EXERCISE REQUIREMENTS →
Beginning with the line that contains "ösztönzi a diákokat arra, hogy tudományos és", reproduce the remaining lines of the material exactly, up to and including the last one, but no pictures.

►

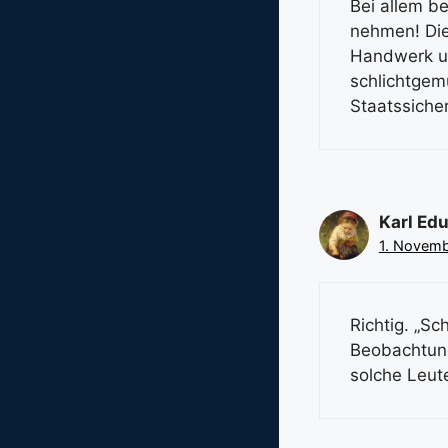
Bei allem be
nehmen! Die
Handwerk un
schlichtgem
Staatssicher
Karl Ed
1. Novemb
Richtig. „Sc
Beobachtung
solche Leut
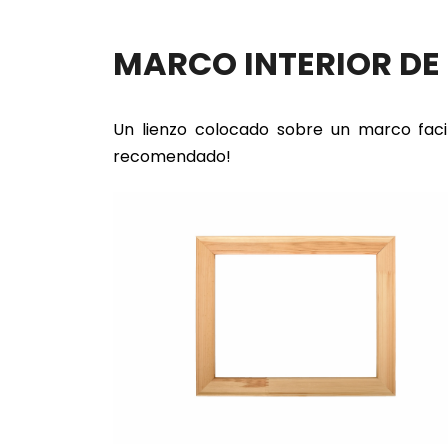
MARCO INTERIOR D
Un lienzo colocado sobre un marco faci
recomendado!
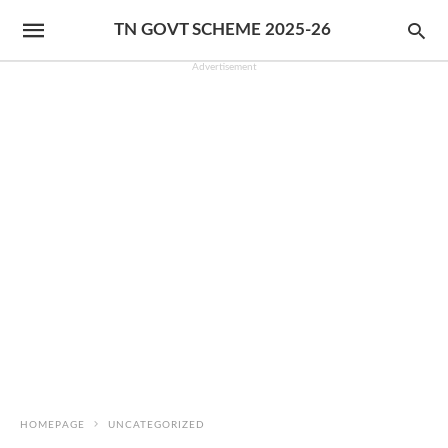
TN GOVT SCHEME 2025-26
Advertisement
HOMEPAGE
UNCATEGORIZED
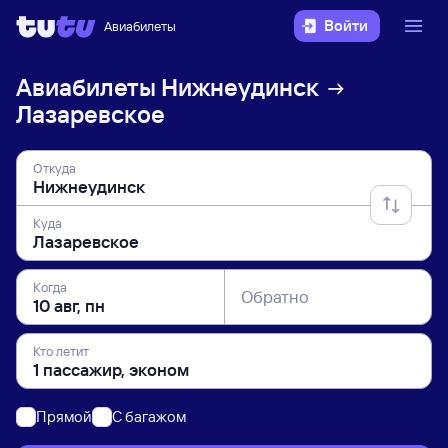
Войти
Авиабилеты
Авиабилеты
Нижнеудинск
Лазаревское
Откуда
Куда
Когда
Обратно
Кто летит
Прямой
C багажом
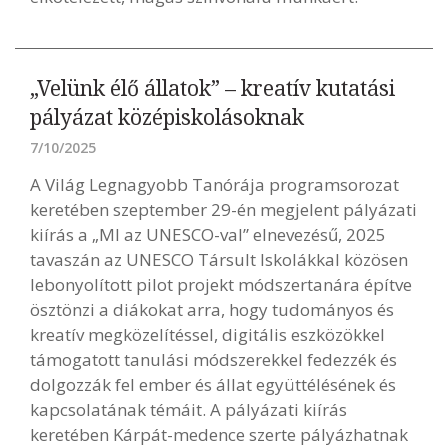
„Velünk élő állatok” – kreatív kutatási
pályázat középiskolásoknak
7/10/2025
A Világ Legnagyobb Tanórája programsorozat
keretében szeptember 29-én megjelent pályázati
kiírás a „MI az UNESCO-val” elnevezésű, 2025
tavaszán az UNESCO Társult Iskolákkal közösen
lebonyolított pilot projekt módszertanára építve
ösztönzi a diákokat arra, hogy tudományos és
kreatív megközelítéssel, digitális eszközökkel
támogatott tanulási módszerekkel fedezzék és
dolgozzák fel ember és állat együttélésének és
kapcsolatának témáit. A pályázati kiírás
keretében Kárpát-medence szerte pályázhatnak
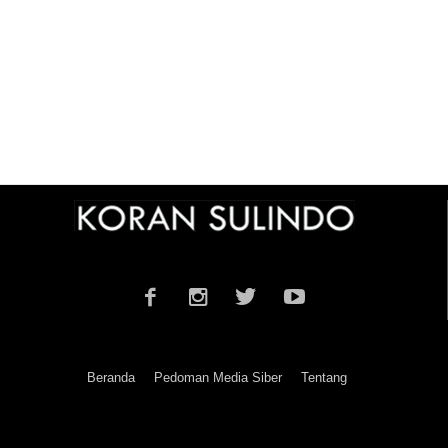
Beranda
Pedoman Media Siber
Tentang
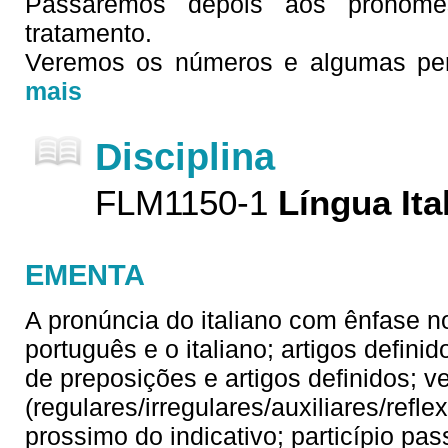
Passaremos depois aos pronom
tratamento.
Veremos os números e algumas perg
mais
Disciplina
FLM1150-1
Língua Ita
EMENTA
A pronúncia do italiano com ênfase no
português e o italiano; artigos defin
de preposições e artigos definidos; v
(regulares/irregulares/auxiliares/refl
prossimo do indicativo; particípio p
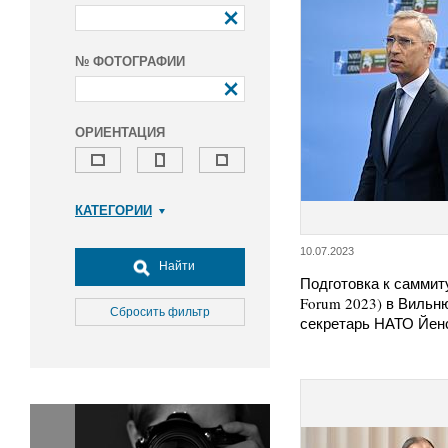
№ ФОТОГРАФИИ
ОРИЕНТАЦИЯ
КАТЕГОРИИ
Армия и ВПК
10.07.2023
Досуг, туризм и отдых
Найти
Подготовка к саммиту
Культура
Forum 2023) в Вильн
Медицина
Сбросить фильтр
секретарь НАТО Йе
Наука
Образование
Общество
Окружающая среда
Политика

◄

SOLUTION FOR THIS PROBLEM →
ösztönzi a diákokat arra, hogy tudományos és
kreatív megközelítéssel, digitális eszközökkel
támogatott tanulási módszerekkel fedezzék és
dolgozzák fel ember és állat együttélésének és
kapcsolatának témáit. A pályázati kiírás
keretében Kárpát-medence szerte pályázhatnak
Beranda
Pedoman Media Siber
Tentang
Passaremos depois aos pronom
tratamento.
Veremos os números e algumas perg
mais
Disciplina
FLM1150-1
Língua Ita
EMENTA
A pronúncia do italiano com ênfase no
português e o italiano; artigos defin
de preposições e artigos definidos; v
(regulares/irregulares/auxiliares/refl
prossimo do indicativo; particípio p
№ ФОТОГРАФИИ
ОРИЕНТАЦИЯ
КАТЕГОРИИ
Армия и ВПК
10.07.2023
Досуг, туризм и отдых
Найти
Подготовка к саммиту
Культура
Forum 2023) в Вильн
Медицина
Сбросить фильтр
секретарь НАТО Йе
Наука
Образование
Общество
Окружающая среда
Политика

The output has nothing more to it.